Stock Markets April 15, 2026 04:35 PM

QuidelOrtho Shares Drop After Company Lowers Preliminary Q1 2026 Revenue Outlook

Preliminary guidance misses Street estimates as softer respiratory season and international headwinds weigh on diagnostics sales

By Caleb Monroe QDEL
QuidelOrtho Shares Drop After Company Lowers Preliminary Q1 2026 Revenue Outlook
QDEL

QuidelOrtho Corporation's stock tumbled sharply in after-hours trading after the diagnostics firm issued preliminary revenue guidance for the first quarter of 2026 well below analyst expectations. Management cited a notably weaker respiratory season in the U.S., slower distributor activity in China tied to proposed reimbursement changes, and delayed orders in parts of EMEA as key drivers of the shortfall. The company also provided a negative free cash flow outlook for the quarter and reiterated plans to publish full results on May 5, 2026.

Key Points

  • QuidelOrtho issued preliminary Q1 2026 revenue guidance of $615 million to $620 million, below the Wall Street consensus of $679.59 million.
  • The company cited a roughly 30% decline in U.S. Influenza-like Illness visits versus Q1 2025, slower distributor sales in China linked to proposed reimbursement rate reductions, and order delays in EMEA due to the Middle East conflict - factors that pressured revenue.
  • QuidelOrtho expects negative free cash flow of $65 million to $70 million for Q1 2026 and is pursuing cost reduction measures to support full-year 2026 performance.

QuidelOrtho Corporation (NASDAQ:QDEL) saw its shares fall about 21% in extended trading Wednesday after the company issued preliminary revenue guidance for the first quarter of 2026 that fell short of Wall Street's consensus.

Management said it now expects revenue for the quarter to be in the range of $615 million to $620 million. That guidance compares with the consensus estimate of $679.59 million and represents a substantial downside to market expectations.

The company attributed the revenue gap in part to a softer-than-expected respiratory season in the United States. Management reported that U.S. Influenza-like Illness visits were down approximately 30% versus the first quarter of 2025, a decline it identified as materially affecting demand dynamics.

QuidelOrtho also pointed to weaker distributor shipments in China, which the company believes are related to proposed reductions in reimbursement rates by the China National Health Security Administration. In addition, the firm said certain orders across Europe, the Middle East, and Africa were delayed amid the conflict in the Middle East.

On cash flow, the diagnostics company expects free cash flow to be in the range of negative $65 million to negative $70 million for Q1 2026. That outlook aligns with prior commentary from the company during its fourth quarter 2025 conference call in February, when management indicated it expected negative free cash flow through the first half of 2026 while maintaining an expectation of positive free cash flow for the full year of 2026.

Chief Executive Officer Brian J. Blaser said the company’s core business - which represents more than 70% of total revenue - remains strong despite the softer respiratory season and broader macroeconomic headwinds. The company is implementing cost reduction measures that it says are intended to improve performance for full-year 2026.

QuidelOrtho plans to publish complete first quarter 2026 financial results on Tuesday, May 5, 2026, after the market closes. Management emphasized that the preliminary revenue figures are based on its initial analysis and remain subject to adjustment as the company completes its quarter-end financial close process.


This report aims to present the company's preliminary guidance and the factors management identified as influencing results. Investors will receive a full accounting of the quarter when the company files its complete financials on the scheduled release date.

Risks

  • A softer respiratory season reducing demand for diagnostics could continue to weigh on company revenues and affect the broader diagnostics and healthcare sector.
  • Proposed reimbursement rate reductions in China represent a policy risk that may slow distributor sales and impact international revenue streams for medical device and diagnostics companies.
  • Operational disruptions and order delays tied to geopolitical conflict in the Middle East could further postpone revenue recognition and strain supply chains in affected regions.

(Excerpted data)
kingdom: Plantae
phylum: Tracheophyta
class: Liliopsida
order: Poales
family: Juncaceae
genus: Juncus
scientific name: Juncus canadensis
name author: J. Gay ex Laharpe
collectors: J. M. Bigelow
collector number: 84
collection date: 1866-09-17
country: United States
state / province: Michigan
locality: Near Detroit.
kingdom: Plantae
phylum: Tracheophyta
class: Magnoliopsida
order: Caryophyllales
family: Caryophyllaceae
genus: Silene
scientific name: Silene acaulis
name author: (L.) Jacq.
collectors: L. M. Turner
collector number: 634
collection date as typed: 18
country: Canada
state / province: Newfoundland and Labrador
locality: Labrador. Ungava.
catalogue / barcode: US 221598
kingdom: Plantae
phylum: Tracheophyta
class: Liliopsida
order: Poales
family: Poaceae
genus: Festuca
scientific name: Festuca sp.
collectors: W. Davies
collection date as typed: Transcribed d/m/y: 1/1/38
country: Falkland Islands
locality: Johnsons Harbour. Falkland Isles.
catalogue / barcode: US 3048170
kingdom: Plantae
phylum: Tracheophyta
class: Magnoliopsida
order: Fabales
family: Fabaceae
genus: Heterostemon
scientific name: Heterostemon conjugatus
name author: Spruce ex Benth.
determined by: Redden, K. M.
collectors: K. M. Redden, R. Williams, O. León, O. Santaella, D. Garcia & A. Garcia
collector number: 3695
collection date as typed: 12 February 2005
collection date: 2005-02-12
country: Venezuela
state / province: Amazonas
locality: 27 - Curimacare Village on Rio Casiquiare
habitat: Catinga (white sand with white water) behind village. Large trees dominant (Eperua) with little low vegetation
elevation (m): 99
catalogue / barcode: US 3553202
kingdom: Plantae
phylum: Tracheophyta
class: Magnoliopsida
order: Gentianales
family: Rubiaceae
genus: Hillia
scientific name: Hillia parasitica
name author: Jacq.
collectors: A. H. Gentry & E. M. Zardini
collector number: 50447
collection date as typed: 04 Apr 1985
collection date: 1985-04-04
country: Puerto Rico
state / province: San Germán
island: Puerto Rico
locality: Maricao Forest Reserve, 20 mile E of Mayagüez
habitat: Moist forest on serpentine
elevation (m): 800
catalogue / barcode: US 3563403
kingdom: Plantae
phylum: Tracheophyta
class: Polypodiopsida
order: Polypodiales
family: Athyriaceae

(Assigned task) Using the QuidelOrtho article, state when the company plans to publish its complete first-quarter 2026 financial results. The records come from a different source than the QuidelOrtho article.

(Task answer) Tuesday, May 5, 2026, after the market closes.